#### Your objective:
Below are the records. Restate word for word every line from the one that contains "रैंकफर्ट में कश" through the final line, both included.

#### Extracted data:
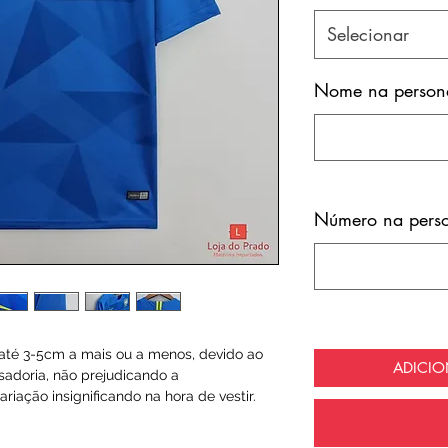
Selecionar
Nome na persona
Número na perso
té 3-5cm a mais ou a menos, devido ao
ADICI
sadoria, não prejudicando a
riação insignificando na hora de vestir.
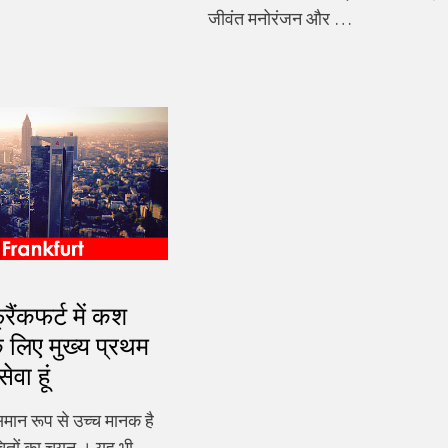
जीवंत मनोरंजन और …
रैंकफर्ट में कश
े लिए मुख्य प्रथम
ेवा हूं
समान रूप से उच्च मानक है
ितों का चयन । यह भी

#### Your solution:
रैंकफर्ट में कश
े लिए मुख्य प्रथम
ेवा हूं
समान रूप से उच्च मानक है
ितों का चयन । यह भी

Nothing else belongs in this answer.